> _What to work on_
Go line by line through the entries below and copy those containing the string "begin".

> _Data records_
☆ ☆ ☆

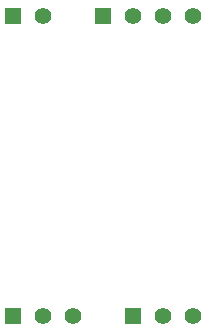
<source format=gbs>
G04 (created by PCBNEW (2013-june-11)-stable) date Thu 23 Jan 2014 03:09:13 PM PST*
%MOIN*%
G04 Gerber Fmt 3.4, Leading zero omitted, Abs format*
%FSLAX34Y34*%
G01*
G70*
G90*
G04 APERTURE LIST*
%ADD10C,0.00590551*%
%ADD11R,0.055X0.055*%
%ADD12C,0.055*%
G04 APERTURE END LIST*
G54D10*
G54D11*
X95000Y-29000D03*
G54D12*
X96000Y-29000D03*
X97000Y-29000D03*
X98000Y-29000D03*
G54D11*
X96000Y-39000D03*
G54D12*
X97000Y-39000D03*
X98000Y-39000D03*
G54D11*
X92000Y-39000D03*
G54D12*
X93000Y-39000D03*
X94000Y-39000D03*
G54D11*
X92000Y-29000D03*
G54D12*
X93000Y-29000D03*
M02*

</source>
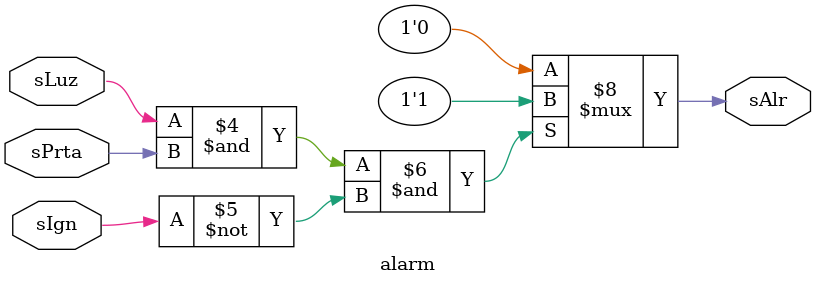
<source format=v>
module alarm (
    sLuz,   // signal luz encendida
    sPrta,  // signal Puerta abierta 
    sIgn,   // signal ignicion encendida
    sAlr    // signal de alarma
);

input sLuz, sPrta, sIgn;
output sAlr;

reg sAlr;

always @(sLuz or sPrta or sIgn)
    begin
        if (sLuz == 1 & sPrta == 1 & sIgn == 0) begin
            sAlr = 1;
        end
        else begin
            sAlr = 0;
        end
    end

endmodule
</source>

☆ ☆ ☆

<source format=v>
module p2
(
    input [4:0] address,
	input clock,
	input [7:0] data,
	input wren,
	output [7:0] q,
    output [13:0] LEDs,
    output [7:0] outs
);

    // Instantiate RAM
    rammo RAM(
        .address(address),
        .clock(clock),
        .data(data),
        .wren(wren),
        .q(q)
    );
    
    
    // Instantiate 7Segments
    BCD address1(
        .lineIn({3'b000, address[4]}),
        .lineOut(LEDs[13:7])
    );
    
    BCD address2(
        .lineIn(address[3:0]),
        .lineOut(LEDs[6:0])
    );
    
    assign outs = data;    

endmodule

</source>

☆ ☆ ☆

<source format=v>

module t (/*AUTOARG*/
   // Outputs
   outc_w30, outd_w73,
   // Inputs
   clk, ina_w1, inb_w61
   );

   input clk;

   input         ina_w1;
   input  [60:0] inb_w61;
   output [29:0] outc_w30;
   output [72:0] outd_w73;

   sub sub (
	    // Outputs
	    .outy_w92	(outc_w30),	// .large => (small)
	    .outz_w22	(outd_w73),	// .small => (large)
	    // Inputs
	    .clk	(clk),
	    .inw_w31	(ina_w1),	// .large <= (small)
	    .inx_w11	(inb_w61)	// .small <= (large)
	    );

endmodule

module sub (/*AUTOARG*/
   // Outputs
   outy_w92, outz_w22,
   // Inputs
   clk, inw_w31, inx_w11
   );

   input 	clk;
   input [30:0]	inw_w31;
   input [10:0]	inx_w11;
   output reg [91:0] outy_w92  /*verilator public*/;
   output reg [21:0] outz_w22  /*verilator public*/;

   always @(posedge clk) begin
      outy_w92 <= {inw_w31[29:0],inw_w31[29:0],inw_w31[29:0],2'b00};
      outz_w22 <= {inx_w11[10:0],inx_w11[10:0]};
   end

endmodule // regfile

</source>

☆ ☆ ☆

> _Answer_
    begin
        if (sLuz == 1 & sPrta == 1 & sIgn == 0) begin
        else begin
   always @(posedge clk) begin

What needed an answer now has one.